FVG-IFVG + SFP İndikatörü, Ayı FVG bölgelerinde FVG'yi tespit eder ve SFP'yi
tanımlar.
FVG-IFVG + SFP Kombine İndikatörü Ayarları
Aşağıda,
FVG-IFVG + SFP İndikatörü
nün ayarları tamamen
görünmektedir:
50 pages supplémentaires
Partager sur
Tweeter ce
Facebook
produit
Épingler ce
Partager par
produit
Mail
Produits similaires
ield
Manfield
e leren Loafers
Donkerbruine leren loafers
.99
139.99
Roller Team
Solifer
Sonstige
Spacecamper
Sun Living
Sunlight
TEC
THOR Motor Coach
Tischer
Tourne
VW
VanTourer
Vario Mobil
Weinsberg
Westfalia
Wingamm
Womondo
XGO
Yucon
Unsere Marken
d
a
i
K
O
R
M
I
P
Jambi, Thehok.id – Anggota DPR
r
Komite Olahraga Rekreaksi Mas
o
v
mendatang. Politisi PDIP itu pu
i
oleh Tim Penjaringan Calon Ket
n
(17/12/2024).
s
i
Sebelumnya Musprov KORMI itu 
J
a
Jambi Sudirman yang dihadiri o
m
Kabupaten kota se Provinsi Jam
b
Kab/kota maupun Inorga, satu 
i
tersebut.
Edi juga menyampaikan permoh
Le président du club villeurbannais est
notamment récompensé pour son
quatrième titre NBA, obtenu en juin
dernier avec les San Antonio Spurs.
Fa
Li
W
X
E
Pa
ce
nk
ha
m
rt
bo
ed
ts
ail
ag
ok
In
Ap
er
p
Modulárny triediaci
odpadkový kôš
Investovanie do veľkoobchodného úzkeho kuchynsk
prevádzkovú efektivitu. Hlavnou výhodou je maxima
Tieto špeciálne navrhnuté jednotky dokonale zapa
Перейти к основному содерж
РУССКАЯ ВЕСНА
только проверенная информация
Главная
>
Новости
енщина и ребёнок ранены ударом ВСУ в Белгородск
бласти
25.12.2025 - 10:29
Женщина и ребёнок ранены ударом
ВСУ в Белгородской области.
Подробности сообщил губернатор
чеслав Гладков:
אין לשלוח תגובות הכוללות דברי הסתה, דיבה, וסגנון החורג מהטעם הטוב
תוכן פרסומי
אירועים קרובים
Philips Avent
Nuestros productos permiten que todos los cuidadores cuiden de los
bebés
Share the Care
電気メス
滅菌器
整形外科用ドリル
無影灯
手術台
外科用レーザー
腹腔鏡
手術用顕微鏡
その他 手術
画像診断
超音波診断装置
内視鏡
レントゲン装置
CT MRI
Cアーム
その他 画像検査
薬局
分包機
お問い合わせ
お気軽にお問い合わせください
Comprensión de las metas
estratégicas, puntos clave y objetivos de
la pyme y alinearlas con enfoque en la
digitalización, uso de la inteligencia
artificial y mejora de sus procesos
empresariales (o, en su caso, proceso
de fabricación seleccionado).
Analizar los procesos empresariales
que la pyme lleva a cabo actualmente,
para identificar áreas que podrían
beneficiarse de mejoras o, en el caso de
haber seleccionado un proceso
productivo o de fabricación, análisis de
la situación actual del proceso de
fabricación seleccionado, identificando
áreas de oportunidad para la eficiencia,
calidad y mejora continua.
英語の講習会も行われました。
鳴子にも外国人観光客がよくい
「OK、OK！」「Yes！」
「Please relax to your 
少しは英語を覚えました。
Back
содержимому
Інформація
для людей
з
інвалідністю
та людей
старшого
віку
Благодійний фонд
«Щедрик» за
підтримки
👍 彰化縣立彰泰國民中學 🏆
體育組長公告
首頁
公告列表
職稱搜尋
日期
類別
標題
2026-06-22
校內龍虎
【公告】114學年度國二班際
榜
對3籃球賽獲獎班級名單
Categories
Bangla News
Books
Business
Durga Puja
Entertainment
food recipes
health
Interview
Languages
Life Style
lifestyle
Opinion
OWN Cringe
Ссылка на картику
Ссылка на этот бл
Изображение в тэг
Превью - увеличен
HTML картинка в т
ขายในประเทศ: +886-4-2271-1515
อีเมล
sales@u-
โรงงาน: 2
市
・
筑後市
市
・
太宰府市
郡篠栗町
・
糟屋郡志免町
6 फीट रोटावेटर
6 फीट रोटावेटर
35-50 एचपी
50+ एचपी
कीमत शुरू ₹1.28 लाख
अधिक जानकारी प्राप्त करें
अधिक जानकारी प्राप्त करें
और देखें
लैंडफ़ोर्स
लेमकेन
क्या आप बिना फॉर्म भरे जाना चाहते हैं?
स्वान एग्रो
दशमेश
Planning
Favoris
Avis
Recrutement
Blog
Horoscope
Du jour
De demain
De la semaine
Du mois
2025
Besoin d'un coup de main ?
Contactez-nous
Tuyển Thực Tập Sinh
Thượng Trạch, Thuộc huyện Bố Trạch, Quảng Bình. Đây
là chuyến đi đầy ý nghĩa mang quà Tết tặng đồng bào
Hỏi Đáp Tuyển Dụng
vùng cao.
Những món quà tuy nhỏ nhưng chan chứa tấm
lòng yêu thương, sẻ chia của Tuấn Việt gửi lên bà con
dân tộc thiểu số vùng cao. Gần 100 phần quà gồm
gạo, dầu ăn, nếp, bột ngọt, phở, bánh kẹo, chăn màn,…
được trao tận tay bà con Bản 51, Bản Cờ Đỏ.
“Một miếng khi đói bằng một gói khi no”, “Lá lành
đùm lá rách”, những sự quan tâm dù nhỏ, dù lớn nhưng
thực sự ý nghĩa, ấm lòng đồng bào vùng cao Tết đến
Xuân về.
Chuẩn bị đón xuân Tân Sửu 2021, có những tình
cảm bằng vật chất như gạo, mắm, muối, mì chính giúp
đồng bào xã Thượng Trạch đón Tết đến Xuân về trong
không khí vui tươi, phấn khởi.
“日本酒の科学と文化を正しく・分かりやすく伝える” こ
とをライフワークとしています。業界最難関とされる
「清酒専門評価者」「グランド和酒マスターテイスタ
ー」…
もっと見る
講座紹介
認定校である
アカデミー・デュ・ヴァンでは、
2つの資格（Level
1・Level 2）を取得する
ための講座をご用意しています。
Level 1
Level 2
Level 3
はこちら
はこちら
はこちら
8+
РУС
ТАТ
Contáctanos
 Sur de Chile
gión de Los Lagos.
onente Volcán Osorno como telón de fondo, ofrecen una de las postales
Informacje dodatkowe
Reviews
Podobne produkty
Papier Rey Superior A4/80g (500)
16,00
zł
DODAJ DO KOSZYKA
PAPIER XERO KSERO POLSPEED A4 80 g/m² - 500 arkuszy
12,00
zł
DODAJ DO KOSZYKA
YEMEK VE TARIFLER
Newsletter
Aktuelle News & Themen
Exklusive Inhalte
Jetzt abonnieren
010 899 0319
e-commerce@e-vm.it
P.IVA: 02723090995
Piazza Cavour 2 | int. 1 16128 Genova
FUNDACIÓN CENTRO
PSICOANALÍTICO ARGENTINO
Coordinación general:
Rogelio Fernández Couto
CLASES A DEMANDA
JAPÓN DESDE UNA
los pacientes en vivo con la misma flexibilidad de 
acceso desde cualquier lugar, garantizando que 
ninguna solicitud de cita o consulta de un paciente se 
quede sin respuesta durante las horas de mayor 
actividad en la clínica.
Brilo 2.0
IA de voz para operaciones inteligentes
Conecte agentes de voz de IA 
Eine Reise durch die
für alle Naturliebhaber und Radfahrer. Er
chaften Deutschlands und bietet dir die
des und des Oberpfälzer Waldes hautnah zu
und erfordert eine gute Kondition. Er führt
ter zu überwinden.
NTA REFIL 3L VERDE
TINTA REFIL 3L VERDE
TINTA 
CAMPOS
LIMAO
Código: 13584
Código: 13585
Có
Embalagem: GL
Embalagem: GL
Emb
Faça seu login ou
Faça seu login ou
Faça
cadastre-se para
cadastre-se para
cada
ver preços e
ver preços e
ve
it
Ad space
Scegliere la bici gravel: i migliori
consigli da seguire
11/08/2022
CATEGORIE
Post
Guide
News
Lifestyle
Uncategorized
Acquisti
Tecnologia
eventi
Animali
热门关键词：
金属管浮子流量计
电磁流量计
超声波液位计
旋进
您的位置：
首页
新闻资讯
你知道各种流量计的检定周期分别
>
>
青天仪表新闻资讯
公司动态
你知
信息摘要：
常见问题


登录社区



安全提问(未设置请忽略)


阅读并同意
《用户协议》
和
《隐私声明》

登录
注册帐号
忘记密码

• [Assigned task]:
Where the string "Jambi" turns up in a line of the data above, copy that whole line.

• [Task answer]:
Jambi, Thehok.id – Anggota DPR
Jambi Sudirman yang dihadiri o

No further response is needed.